In the listing that follows, how many lines contain "mirrors"? Give the number only.

**** Extracted records ****

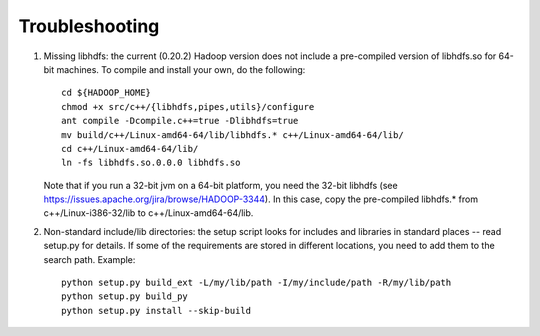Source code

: Troubleshooting
===============

#. Missing libhdfs: the current (0.20.2) Hadoop version does not
   include a pre-compiled version of libhdfs.so for 64-bit
   machines. To compile and install your own, do the following::

    cd ${HADOOP_HOME}
    chmod +x src/c++/{libhdfs,pipes,utils}/configure
    ant compile -Dcompile.c++=true -Dlibhdfs=true
    mv build/c++/Linux-amd64-64/lib/libhdfs.* c++/Linux-amd64-64/lib/
    cd c++/Linux-amd64-64/lib/
    ln -fs libhdfs.so.0.0.0 libhdfs.so

   Note that if you run a 32-bit jvm on a 64-bit platform, you need the
   32-bit libhdfs (see https://issues.apache.org/jira/browse/HADOOP-3344).
   In this case, copy the pre-compiled libhdfs.* from c++/Linux-i386-32/lib
   to c++/Linux-amd64-64/lib.

#. Non-standard include/lib directories: the setup script looks for
   includes and libraries in standard places -- read setup.py for
   details. If some of the requirements are stored in different
   locations, you need to add them to the search path. Example::

    python setup.py build_ext -L/my/lib/path -I/my/include/path -R/my/lib/path
    python setup.py build_py
    python setup.py install --skip-build

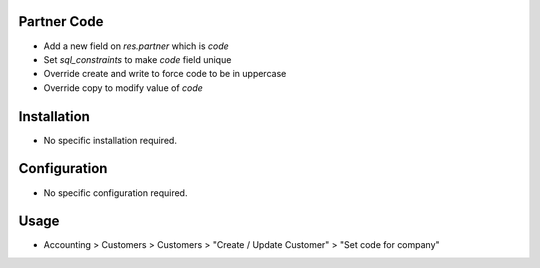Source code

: Partner Code
=============
* Add a new field on `res.partner` which is `code`
* Set `sql_constraints` to make `code` field unique
* Override create and write to force code to be in uppercase
* Override copy to modify value of `code`


Installation
============
* No specific installation required.

Configuration
=============
* No specific configuration required.

Usage
=====
* Accounting > Customers > Customers > "Create / Update Customer" > "Set code for company"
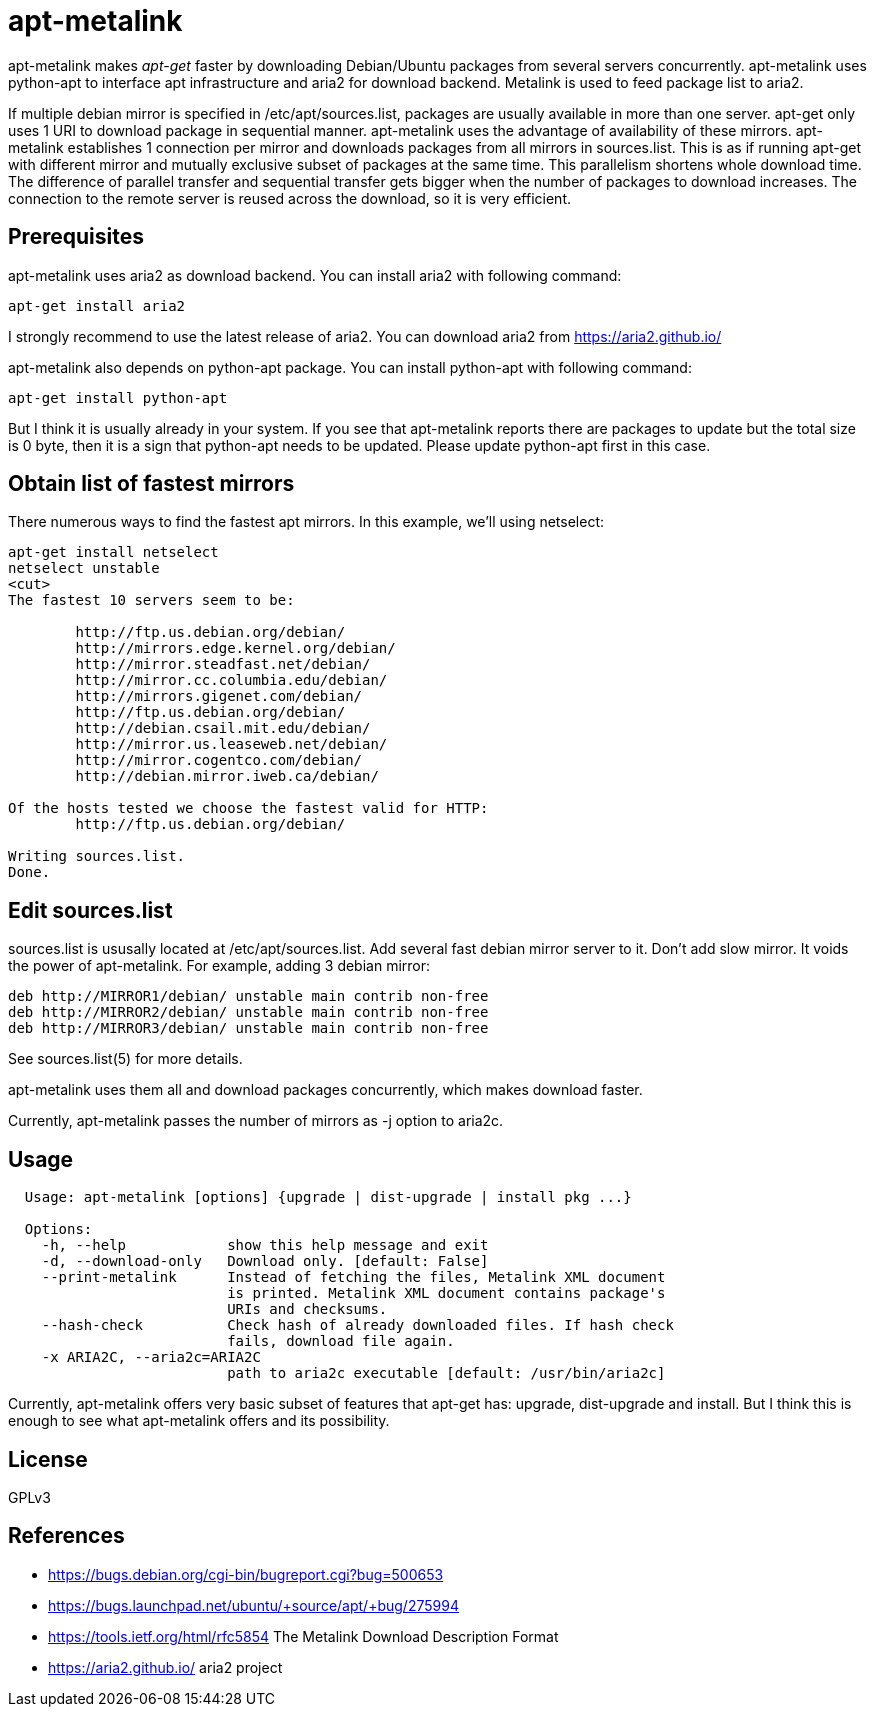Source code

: apt-metalink
============

apt-metalink makes 'apt-get' faster by downloading Debian/Ubuntu
packages from several servers concurrently. apt-metalink uses
python-apt to interface apt infrastructure and aria2 for download
backend. Metalink is used to feed package list to aria2.

If multiple debian mirror is specified in /etc/apt/sources.list,
packages are usually available in more than one server.  apt-get only
uses 1 URI to download package in sequential manner.  apt-metalink
uses the advantage of availability of these mirrors.  apt-metalink
establishes 1 connection per mirror and downloads packages from all
mirrors in sources.list. This is as if running apt-get with different
mirror and mutually exclusive subset of packages at the same time.
This parallelism shortens whole download time. The difference of
parallel transfer and sequential transfer gets bigger when the number
of packages to download increases.  The connection to the remote
server is reused across the download, so it is very efficient.

Prerequisites
-------------

apt-metalink uses aria2 as download backend.
You can install aria2 with following command:

---------------------
apt-get install aria2
---------------------

I strongly recommend to use the latest release of aria2.  You can
download aria2 from https://aria2.github.io/

apt-metalink also depends on python-apt package.
You can install python-apt with following command:

--------------------------
apt-get install python-apt
--------------------------

But I think it is usually already in your system.  If you see that
apt-metalink reports there are packages to update but the total size
is 0 byte, then it is a sign that python-apt needs to be updated.
Please update python-apt first in this case.

Obtain list of fastest mirrors 
------------------------------
There numerous ways to find the fastest apt mirrors. In this 
example, we'll using netselect: 

----------------------------------------------------------
apt-get install netselect
netselect unstable
<cut>
The fastest 10 servers seem to be:

	http://ftp.us.debian.org/debian/
	http://mirrors.edge.kernel.org/debian/
	http://mirror.steadfast.net/debian/
	http://mirror.cc.columbia.edu/debian/
	http://mirrors.gigenet.com/debian/
	http://ftp.us.debian.org/debian/
	http://debian.csail.mit.edu/debian/
	http://mirror.us.leaseweb.net/debian/
	http://mirror.cogentco.com/debian/
	http://debian.mirror.iweb.ca/debian/

Of the hosts tested we choose the fastest valid for HTTP:
        http://ftp.us.debian.org/debian/

Writing sources.list.
Done.
----------------------------------------------------------

Edit sources.list
-----------------

sources.list is ususally located at /etc/apt/sources.list.  Add
several fast debian mirror server to it.  Don't add slow mirror. It
voids the power of apt-metalink.  For example, adding 3 debian mirror:

---------------------------------------------------------
deb http://MIRROR1/debian/ unstable main contrib non-free
deb http://MIRROR2/debian/ unstable main contrib non-free
deb http://MIRROR3/debian/ unstable main contrib non-free
---------------------------------------------------------

See sources.list(5) for more details.

apt-metalink uses them all and download packages concurrently, which
makes download faster.

Currently, apt-metalink passes the number of mirrors as -j option to
aria2c.

Usage
-----

--------------------------------------------------------------------------------
  Usage: apt-metalink [options] {upgrade | dist-upgrade | install pkg ...}

  Options:
    -h, --help            show this help message and exit
    -d, --download-only   Download only. [default: False]
    --print-metalink      Instead of fetching the files, Metalink XML document
                          is printed. Metalink XML document contains package's
                          URIs and checksums.
    --hash-check          Check hash of already downloaded files. If hash check
                          fails, download file again.
    -x ARIA2C, --aria2c=ARIA2C
                          path to aria2c executable [default: /usr/bin/aria2c]
--------------------------------------------------------------------------------

Currently, apt-metalink offers very basic subset of features that
apt-get has: upgrade, dist-upgrade and install. But I think this is
enough to see what apt-metalink offers and its possibility.

License
-------

GPLv3

References
----------

 * https://bugs.debian.org/cgi-bin/bugreport.cgi?bug=500653
 * https://bugs.launchpad.net/ubuntu/+source/apt/+bug/275994
 * https://tools.ietf.org/html/rfc5854 The Metalink Download Description Format
 * https://aria2.github.io/ aria2 project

****

Task response: 7